### Records shown

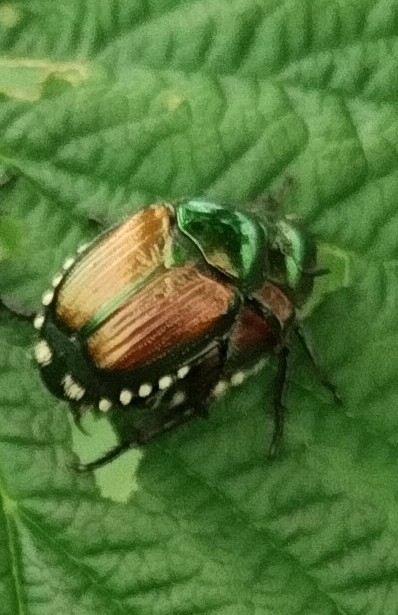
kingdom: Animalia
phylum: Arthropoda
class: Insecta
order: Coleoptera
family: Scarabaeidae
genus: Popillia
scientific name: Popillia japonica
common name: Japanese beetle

######
### Records shown

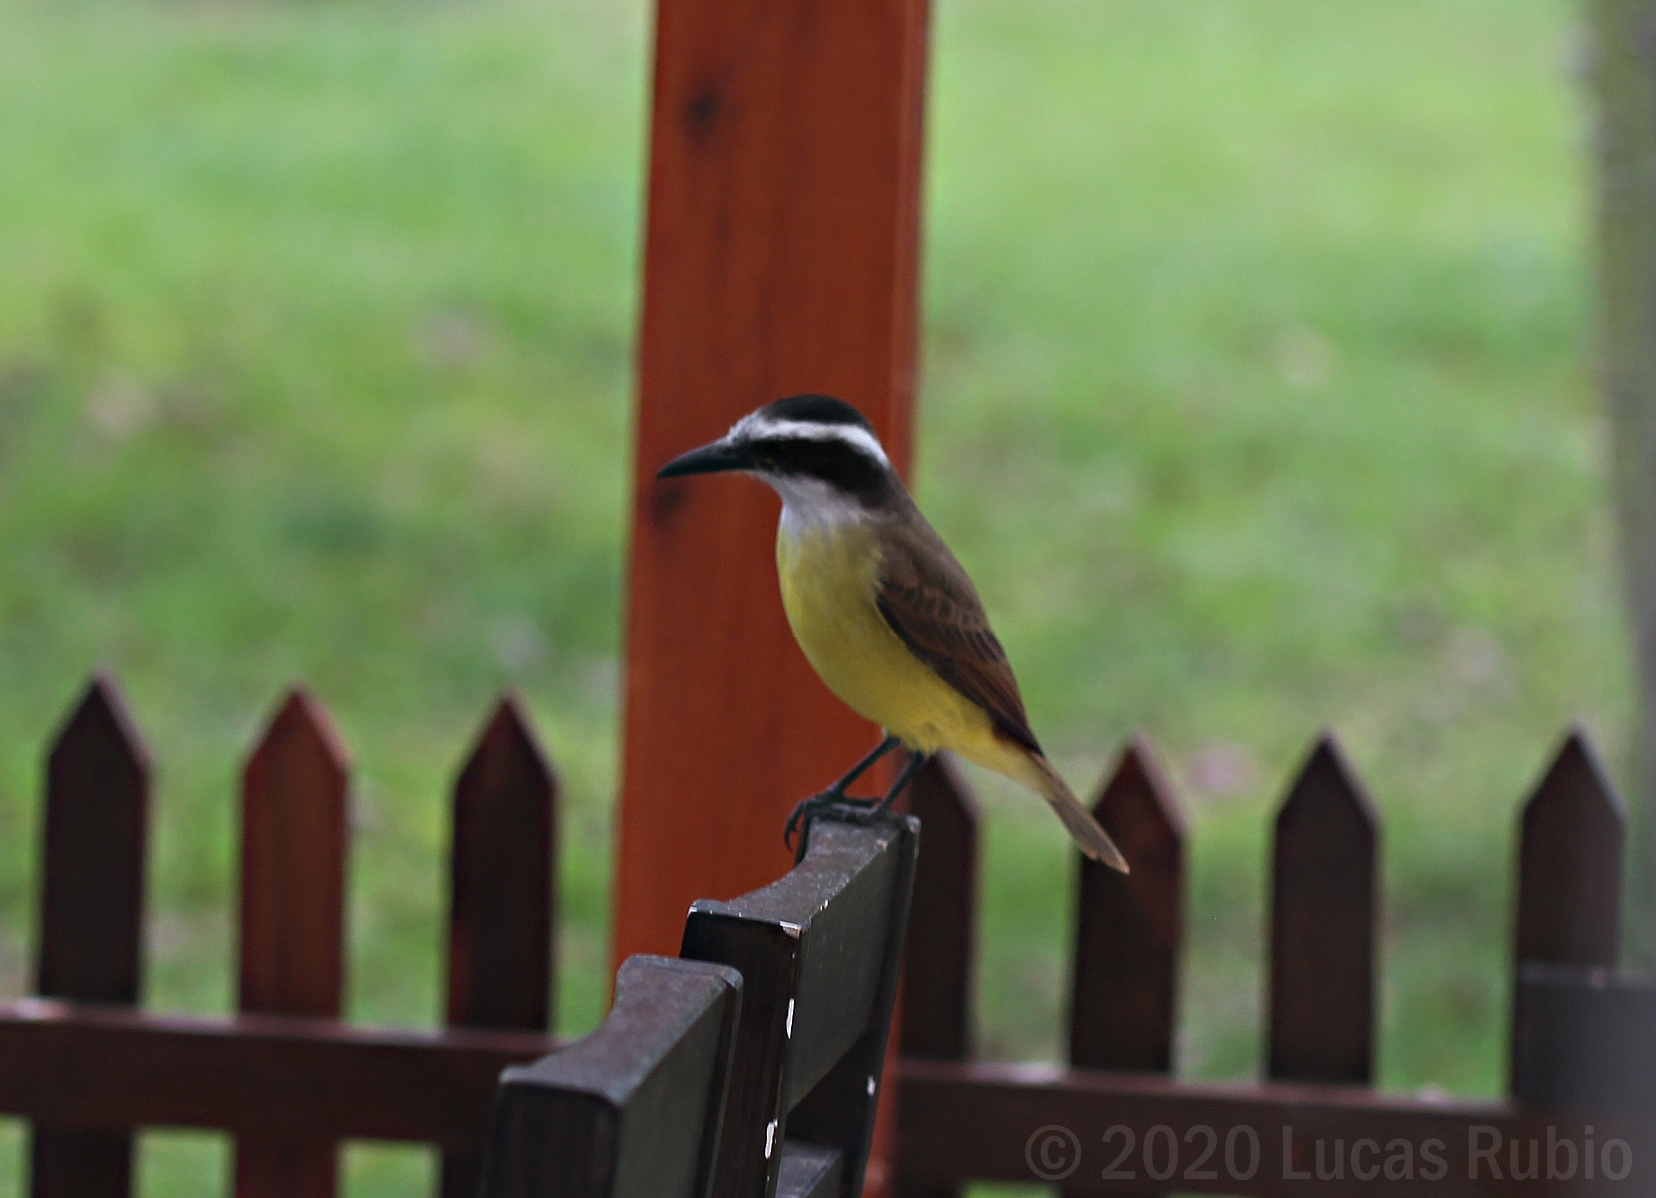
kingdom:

######

What you should do: Copy out only the lines between the one containing "kingdom: Animalia" and the one containing "scientific name: Popillia japonica", inclusive, exchanging "scientific name" for "binomial name" and leaving everything else unchanged.

Output for this exercise:
kingdom: Animalia
phylum: Arthropoda
class: Insecta
order: Coleoptera
family: Scarabaeidae
genus: Popillia
binomial name: Popillia japonica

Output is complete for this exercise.